__Selected passage__
I suppose using a trie wouldn't work? Just spitballing ideas at this point, I've tried pretty much every obvious approach I can think of.

Author:  bbi5291 [ Mon Aug 31, 2009 6:03 pm ]
Post subject:  Re: USACO: PROB Calf Flac

A prefix trie won't help you. A suffix trie takes O(N^2) time and O(N^2) space. With some path compression and leet hax you can reduce both of those requirements to linear. Congratulations, you have just constructed a suffix tree!

Author:  A.J [ Mon Aug 31, 2009 8:44 pm ]
Post subject:  Re: USACO: PROB Calf Flac

bbi5291 wrote:

With some path compression and leet hax you can reduce both of those requirements to linear.


I don't quite see how you can ever possibly get intimidated by me when you are talking about reducing the time and space required for a suffix trie to linear. I would be really impressed if you can present a program that performs in linear time.

Author:  bbi5291 [ Tue Sep 01, 2009 10:40 am ]
Post subject:  Re: USACO: PROB Calf Flac

Hold on a minute. You used Ukkonen's algorithm, and your solution isn't linear time? Ukkonen's algorithm was hailed as the first online linear-time suffix tree construction algorithm. Is it possible that what you built is actually a suffix trie?
btw, there is an "easy" linear-time construction - you use the linear-time divide-and-conquer suffix array construction described in Simple Linear Work Suffix Array Construction by J. Karkkainen, then the linear-time suffix-array-to-lcp-array algorithm described in Linear-Time Longest-Common-Prefix Computation in Suffix Arrays and Its Applications (T. Kasai, 2001), and finally you put these together to obtain the suffix tree (exercise for the reader).

Author:  A.J [ Tue Sep 01, 2009 11:27 am ]
Post subject:  RE:USACO: PROB Calf Flac

Alas, I am trying to reconstruct my memory of Ukkonen's algorithm...

How do you know this much, Brian?

Author:  bbi5291 [ Tue Sep 01, 2009 12:06 pm ]
Post subject:  Re: USACO: PROB Calf Flac

I don't know all that from memory, of course. I have various bookmarks to stuff like this.
There are some problems on SPOJ that are trivial if you can construct a suffix tree in linear time, so Ivan Katanic and I teamed up to find some info on suffix tree construction. That's how I found out all of this.

__Given problem 1__
Duplicate every line of the records below word for word, leaving out the pictures.

(Items listed in a dataset)
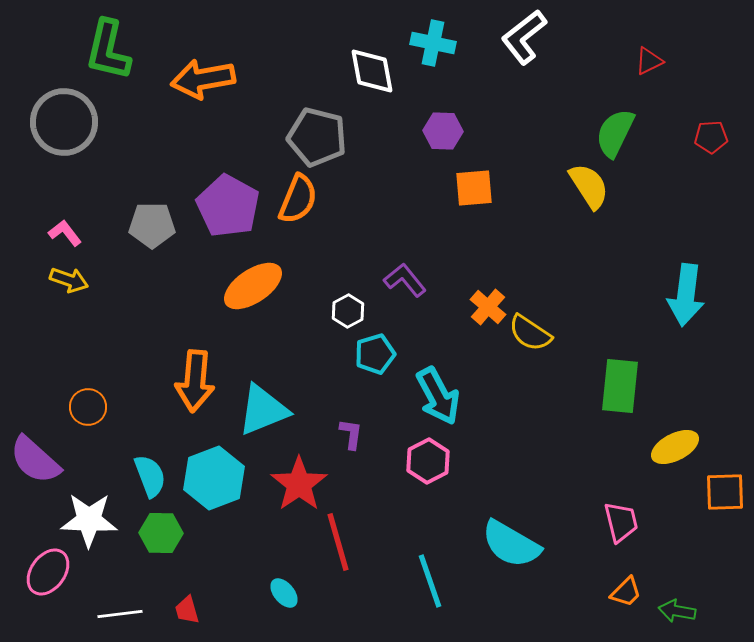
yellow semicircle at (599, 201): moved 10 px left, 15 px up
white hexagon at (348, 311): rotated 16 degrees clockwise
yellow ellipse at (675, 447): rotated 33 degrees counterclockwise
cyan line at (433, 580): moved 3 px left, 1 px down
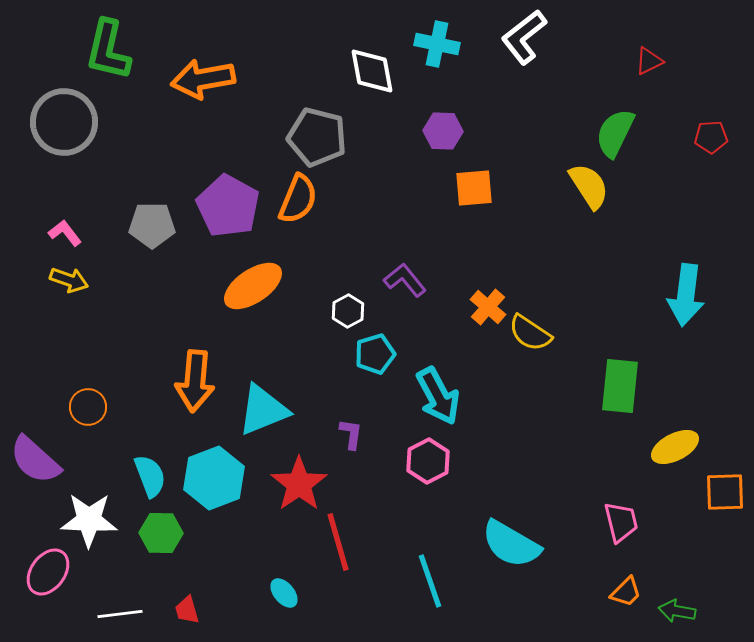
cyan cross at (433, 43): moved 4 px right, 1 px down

__Given problem 2__
According to the forum thread, which algorithm was hailed as the first online linear-time suffix tree construction algorithm?

__Finished answer 1__
yellow semicircle at (599, 201): moved 10 px left, 15 px up
white hexagon at (348, 311): rotated 16 degrees clockwise
yellow ellipse at (675, 447): rotated 33 degrees counterclockwise
cyan line at (433, 580): moved 3 px left, 1 px down
cyan cross at (433, 43): moved 4 px right, 1 px down

__Finished answer 2__
Ukkonen's algorithm.